··· INFORMATION SUPPLIED

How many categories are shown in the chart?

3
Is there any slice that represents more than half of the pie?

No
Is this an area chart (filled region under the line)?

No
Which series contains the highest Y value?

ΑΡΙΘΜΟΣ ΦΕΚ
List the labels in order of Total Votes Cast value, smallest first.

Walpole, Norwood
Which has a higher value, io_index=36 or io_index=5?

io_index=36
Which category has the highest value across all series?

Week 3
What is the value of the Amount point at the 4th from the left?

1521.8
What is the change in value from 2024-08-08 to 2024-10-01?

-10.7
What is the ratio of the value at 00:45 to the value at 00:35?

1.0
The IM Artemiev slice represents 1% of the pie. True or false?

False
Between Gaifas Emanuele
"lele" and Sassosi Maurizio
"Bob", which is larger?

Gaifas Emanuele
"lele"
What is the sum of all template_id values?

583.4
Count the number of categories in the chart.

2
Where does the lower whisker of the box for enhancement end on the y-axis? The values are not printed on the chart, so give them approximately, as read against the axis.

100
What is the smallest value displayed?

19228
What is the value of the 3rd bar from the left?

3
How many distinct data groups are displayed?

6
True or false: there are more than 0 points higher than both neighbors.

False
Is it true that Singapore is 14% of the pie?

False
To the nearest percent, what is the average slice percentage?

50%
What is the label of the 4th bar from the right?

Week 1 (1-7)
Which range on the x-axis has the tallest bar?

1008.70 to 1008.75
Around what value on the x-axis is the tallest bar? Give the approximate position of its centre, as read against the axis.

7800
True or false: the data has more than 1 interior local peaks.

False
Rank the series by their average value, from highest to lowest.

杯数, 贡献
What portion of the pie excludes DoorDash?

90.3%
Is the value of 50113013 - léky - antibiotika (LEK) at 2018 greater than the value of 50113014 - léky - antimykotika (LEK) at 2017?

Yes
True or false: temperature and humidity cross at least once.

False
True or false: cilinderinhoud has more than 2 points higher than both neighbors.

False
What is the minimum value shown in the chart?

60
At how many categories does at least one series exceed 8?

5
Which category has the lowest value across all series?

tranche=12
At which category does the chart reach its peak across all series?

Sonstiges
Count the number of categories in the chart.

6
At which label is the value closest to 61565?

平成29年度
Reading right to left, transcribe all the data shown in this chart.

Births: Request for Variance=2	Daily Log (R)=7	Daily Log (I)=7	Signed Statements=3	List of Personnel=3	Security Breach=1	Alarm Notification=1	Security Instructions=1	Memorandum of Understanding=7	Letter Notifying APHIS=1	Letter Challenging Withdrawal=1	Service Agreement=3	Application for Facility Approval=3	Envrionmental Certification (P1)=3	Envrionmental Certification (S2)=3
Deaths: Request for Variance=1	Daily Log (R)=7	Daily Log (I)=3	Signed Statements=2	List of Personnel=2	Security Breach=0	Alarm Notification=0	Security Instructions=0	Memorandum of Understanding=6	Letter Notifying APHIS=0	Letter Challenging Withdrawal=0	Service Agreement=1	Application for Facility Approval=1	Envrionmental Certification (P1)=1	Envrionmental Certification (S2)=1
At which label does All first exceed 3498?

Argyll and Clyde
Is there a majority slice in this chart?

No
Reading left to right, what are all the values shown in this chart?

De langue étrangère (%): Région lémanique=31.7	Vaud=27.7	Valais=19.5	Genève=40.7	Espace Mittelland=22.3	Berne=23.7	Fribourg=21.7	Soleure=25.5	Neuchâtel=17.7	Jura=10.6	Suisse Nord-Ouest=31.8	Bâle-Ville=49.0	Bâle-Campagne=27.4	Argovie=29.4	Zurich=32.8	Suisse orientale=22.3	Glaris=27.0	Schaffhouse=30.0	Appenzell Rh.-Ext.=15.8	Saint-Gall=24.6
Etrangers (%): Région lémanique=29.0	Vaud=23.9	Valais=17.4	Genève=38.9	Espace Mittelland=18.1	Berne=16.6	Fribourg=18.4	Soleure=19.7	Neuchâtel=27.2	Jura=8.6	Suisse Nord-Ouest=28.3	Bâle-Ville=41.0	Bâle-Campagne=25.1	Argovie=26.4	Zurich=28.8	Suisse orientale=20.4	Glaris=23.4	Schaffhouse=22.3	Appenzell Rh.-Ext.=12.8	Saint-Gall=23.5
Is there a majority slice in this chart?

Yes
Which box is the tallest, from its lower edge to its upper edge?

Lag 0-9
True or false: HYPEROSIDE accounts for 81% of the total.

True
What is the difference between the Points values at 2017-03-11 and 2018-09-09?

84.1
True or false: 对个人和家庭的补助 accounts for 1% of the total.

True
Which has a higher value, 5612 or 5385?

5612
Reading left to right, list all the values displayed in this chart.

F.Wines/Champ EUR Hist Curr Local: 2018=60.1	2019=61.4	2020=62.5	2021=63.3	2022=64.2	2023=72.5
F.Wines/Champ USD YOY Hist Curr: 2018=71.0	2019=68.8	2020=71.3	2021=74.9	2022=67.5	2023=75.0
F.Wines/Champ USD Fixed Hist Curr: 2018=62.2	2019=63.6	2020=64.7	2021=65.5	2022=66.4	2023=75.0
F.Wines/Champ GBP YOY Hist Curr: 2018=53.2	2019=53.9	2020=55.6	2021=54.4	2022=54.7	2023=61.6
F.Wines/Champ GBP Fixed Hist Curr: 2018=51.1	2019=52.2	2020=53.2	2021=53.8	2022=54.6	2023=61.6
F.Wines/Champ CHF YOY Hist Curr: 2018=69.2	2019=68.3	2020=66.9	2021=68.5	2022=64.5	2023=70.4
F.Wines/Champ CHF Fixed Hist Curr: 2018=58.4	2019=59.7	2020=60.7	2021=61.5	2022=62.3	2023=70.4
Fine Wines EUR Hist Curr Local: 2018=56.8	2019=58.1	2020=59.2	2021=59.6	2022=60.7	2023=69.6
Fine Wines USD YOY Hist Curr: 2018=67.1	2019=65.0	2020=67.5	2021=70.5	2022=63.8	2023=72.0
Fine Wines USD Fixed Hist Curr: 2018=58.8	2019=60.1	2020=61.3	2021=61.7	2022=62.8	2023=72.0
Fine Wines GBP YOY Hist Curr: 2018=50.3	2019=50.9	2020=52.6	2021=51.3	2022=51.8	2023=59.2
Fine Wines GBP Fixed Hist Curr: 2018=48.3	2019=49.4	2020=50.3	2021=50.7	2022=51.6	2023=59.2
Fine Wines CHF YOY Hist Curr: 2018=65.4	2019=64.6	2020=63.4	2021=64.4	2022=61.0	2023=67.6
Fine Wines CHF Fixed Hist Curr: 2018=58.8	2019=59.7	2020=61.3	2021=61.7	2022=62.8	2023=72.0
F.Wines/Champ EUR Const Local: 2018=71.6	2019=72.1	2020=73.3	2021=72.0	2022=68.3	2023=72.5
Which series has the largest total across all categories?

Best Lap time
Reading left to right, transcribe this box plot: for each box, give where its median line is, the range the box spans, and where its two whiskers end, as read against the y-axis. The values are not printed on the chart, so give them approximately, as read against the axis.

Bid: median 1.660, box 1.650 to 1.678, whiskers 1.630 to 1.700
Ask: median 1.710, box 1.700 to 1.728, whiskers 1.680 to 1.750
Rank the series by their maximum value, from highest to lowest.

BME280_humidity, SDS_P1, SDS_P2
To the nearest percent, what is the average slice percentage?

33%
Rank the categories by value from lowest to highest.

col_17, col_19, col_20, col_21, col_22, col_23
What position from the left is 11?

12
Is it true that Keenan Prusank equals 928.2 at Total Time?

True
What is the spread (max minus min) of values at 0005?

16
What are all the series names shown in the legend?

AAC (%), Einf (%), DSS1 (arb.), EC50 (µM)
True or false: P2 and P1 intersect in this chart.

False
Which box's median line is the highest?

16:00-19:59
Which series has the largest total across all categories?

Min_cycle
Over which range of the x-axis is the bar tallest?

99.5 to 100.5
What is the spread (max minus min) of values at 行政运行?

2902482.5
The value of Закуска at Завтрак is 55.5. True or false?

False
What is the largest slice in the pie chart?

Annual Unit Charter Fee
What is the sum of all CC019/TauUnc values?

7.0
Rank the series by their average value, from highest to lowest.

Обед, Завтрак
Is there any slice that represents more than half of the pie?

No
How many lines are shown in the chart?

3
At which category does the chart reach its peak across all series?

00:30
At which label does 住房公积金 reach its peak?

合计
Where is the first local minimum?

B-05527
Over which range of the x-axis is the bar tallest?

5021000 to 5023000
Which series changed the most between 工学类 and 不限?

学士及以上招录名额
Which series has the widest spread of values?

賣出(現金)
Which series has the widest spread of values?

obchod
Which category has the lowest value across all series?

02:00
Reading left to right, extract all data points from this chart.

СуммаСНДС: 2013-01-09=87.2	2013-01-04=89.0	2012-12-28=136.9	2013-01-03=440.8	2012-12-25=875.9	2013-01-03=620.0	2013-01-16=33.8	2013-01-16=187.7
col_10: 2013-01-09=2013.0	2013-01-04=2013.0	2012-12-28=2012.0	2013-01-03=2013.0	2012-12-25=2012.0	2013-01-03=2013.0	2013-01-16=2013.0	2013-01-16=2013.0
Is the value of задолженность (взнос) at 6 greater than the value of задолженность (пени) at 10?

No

······

WHAT YOU WILL DO> How many lines in the rows above contain the string "Security"? Letter case must match. Reply with the number alone.

TASK RESPONSE> 2